Asha Iyer Kumar :
A friend recently triggered an interesting Facebook debate on gender preferences. It isn’t that there aren’t other weighty issues to debate over in our silly, sensitive world. There is an argument after almost every second sentence uttered, for we have all, over a period of time, matured to high levels of awareness and intelligence, and disagreement now only means self assertion to which we all have unlimited rights. Yet some debates, like the one my friend started, make for wholesome entertainment. It wasn’t the stale Mars versus Venus debate, but an ‘if I were a boy’ pretend game.
It began with the hypothesis that a majority of women at some point of time or other in their lives have wished that they were men. Have you, she asked. I have imagined becoming the prime minister of India or the president of the US, and hidden in the attic at the very thought, put myself in the shoes of Angelina Jolie and collapsed under its phantom strain, but getting into a man’s shoes? No, I haven’t. Wearing the pants in the house is a different matter altogether.
Going by the trend of the times, I should have jumped from my seat, waved violently, and hollered, “Never. I love being a woman; nothing but a woman.”
That would have sounded proper and fittingly feminist. But not wanting to jump the gun over an issue that, if ‘man’handled, can set the cat among the pigeons, I decided to mull over it before arriving at a conclusion. Serious issues need serious considerations, or you can end up ‘hurting sentiments’. Human skin is getting thinner by the day, you see.
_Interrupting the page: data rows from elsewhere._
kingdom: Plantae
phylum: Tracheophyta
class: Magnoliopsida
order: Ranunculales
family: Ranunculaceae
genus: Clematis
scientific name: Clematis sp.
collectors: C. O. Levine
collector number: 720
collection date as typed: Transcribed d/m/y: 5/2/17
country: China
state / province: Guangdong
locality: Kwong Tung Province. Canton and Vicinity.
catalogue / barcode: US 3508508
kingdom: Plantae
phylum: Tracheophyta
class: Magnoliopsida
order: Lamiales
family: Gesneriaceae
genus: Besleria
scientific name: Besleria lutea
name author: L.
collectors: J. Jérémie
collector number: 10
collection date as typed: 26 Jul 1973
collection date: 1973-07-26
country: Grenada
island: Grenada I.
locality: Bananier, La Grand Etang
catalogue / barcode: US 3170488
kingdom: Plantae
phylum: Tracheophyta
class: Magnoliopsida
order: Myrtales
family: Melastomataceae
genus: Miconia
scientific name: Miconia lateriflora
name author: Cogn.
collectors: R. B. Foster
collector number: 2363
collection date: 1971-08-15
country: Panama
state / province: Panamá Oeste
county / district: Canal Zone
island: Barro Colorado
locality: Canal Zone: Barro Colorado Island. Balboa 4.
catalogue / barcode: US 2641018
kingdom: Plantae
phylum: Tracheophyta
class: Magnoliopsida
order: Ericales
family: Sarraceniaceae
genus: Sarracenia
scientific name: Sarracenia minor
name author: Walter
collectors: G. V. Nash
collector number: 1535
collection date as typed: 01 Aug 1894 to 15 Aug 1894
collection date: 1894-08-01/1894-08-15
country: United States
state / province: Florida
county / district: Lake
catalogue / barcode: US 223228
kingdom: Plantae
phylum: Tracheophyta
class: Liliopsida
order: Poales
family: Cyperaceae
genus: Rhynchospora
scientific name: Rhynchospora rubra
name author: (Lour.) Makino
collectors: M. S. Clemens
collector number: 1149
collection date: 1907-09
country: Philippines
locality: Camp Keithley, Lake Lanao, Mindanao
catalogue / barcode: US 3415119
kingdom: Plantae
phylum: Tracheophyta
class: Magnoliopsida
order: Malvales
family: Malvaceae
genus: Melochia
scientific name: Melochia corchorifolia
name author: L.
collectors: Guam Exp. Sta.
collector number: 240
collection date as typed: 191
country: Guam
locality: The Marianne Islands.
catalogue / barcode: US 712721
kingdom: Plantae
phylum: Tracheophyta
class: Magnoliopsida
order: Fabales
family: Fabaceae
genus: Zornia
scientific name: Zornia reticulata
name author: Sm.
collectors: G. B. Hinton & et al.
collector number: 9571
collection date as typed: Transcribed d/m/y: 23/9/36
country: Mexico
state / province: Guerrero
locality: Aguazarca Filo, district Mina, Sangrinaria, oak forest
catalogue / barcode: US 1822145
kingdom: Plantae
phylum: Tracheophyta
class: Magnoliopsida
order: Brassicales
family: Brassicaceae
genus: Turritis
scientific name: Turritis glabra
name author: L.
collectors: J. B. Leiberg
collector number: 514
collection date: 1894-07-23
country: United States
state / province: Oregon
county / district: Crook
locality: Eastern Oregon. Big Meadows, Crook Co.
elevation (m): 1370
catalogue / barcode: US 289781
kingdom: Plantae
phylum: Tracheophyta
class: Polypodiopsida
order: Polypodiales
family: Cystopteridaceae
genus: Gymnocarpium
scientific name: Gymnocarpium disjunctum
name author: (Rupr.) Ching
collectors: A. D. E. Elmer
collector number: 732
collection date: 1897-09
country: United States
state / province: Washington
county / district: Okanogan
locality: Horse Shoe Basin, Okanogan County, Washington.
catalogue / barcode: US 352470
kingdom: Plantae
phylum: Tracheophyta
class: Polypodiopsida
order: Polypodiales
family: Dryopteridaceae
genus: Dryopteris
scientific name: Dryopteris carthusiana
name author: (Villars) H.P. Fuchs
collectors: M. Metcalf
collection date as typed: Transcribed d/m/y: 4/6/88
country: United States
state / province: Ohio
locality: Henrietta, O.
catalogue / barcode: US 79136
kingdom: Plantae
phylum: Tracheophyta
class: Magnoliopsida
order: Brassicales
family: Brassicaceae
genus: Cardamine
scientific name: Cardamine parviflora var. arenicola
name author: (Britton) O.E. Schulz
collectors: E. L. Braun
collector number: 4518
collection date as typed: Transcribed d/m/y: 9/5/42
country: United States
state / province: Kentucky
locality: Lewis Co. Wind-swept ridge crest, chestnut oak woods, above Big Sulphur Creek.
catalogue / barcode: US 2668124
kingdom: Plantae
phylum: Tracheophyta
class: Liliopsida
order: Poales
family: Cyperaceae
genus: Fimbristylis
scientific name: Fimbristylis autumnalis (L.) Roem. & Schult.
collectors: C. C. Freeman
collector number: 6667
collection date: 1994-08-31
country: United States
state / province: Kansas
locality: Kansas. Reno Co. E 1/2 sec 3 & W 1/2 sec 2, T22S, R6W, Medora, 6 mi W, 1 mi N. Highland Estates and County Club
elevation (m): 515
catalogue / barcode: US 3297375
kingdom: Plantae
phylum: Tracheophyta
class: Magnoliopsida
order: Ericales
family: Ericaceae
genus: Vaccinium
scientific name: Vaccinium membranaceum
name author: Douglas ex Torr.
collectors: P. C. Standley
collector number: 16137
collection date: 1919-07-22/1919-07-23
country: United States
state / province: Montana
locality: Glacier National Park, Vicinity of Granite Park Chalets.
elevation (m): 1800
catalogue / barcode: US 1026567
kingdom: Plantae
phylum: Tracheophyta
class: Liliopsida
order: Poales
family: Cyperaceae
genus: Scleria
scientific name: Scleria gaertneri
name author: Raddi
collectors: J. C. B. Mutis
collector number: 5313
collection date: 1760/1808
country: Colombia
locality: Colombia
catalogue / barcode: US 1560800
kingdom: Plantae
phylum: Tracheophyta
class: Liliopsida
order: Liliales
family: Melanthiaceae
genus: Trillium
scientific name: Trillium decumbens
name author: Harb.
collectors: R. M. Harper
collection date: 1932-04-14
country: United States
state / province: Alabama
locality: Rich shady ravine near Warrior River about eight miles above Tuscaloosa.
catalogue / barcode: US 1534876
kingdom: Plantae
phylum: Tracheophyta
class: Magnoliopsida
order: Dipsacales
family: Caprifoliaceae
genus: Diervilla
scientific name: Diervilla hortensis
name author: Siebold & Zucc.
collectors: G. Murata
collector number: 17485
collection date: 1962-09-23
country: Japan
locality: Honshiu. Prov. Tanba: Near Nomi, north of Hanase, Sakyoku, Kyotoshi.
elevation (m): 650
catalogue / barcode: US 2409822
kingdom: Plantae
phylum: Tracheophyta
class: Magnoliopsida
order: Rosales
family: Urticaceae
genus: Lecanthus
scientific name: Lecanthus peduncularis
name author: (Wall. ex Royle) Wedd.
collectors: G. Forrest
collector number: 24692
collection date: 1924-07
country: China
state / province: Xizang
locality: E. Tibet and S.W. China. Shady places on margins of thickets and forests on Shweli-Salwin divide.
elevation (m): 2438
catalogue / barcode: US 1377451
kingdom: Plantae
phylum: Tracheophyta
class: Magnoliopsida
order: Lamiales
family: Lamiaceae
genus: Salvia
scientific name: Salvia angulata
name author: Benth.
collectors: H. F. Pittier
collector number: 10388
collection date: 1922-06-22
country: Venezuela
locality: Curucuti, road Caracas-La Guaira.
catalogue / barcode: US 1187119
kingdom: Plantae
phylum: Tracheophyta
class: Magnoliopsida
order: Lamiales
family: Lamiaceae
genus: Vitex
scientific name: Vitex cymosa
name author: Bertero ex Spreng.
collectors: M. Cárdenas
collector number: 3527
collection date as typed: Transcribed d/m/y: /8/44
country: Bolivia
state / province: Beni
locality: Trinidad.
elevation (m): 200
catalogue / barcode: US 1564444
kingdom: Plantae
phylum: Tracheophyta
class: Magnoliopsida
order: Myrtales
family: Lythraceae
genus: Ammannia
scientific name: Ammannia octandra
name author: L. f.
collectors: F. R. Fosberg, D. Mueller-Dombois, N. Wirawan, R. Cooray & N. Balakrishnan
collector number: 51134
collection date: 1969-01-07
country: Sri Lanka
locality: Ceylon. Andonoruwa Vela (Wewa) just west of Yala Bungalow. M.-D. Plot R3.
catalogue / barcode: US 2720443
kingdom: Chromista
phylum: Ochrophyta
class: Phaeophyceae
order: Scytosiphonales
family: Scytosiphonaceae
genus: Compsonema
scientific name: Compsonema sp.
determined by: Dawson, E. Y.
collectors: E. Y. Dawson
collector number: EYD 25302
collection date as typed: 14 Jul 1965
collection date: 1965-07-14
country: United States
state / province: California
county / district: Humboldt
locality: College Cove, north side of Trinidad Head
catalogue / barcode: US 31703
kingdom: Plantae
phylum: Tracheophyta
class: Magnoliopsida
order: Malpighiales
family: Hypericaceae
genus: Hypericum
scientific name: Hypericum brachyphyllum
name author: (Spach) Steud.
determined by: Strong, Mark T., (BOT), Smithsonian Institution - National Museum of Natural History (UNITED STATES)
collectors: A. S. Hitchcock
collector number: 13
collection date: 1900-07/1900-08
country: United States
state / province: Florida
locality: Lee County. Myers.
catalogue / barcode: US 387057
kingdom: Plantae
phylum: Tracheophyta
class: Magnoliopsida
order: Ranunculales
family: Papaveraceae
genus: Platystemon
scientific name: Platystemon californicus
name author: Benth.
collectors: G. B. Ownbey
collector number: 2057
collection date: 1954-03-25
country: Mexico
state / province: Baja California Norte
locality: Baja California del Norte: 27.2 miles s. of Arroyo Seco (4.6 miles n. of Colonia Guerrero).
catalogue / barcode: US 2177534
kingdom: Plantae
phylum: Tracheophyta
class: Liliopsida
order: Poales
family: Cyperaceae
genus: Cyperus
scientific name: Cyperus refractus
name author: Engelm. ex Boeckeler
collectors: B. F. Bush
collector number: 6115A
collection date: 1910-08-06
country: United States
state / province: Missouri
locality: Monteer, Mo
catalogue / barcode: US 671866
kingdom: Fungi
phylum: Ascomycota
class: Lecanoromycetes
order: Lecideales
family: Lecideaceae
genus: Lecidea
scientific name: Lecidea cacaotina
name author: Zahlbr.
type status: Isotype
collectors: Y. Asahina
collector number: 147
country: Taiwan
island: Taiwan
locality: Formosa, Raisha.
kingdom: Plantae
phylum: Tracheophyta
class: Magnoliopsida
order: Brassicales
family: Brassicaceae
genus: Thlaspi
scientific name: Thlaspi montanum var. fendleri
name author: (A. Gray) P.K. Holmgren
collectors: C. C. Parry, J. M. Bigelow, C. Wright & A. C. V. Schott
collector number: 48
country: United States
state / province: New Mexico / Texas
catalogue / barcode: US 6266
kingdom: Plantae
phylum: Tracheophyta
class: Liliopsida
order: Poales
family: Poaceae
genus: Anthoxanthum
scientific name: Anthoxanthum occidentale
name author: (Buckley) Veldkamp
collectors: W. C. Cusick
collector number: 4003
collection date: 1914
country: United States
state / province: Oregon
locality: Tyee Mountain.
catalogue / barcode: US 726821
There are times when I feel seriously vexed to be a woman, like when I open the fridge and stare at the veggies, wondering what to put in the pot. Or when I have only 10 minutes to get ready and I have the whole nine yards of dressing to do. Or when I endure the torture of waxing just to avoid the looks that I imagine everyone in the metro is throwing at me for being slightly furry. How fantastic it must be for men to walk in from work and find dinner ready without having to agonise over the menu!
How easy it is to slither into a T-shirt and jeans and be ready in a jiffy, sans make-up or hairdo! How blessed not to have hirsute concerns of the womanly kind! Come to think of it, how can something natural on masculine legs become detestable on feminine shanks? But then, they have the drudgery of the daily shave. I can’t imagine running the razor on my face every morning and for this I am grateful.
Thank you, God, for not making me a man! Your small mercies mean a life to me.
I am particularly grateful when I find a ladies’ queue or get service with a smile as an incentive for belonging to the fair sex. My husband effectively uses this to his advantage saying people oblige a woman’s request more than a man’s. I don’t deny that.
I am not sure if there is a definite thing called menopause in men, but when we women step into that rogue phase, it is the end of all things nice and dandy for us, and often to those about us. These are times when we wish we had a different set of contraptions inside us that weren’t this erratic and unpredictable. I don’t want to get into serious deliberations of physical vulnerabilities here. It is part of the pot luck we have taken from the creator.
So, man or woman, given a choice? I can’t yet decide. But I love my sarees and jhumkas. And that, on a bald, pot-bellied, moustached or on a brawny, rippling-with-muscles figure can be a wee bit preposterous for my liking.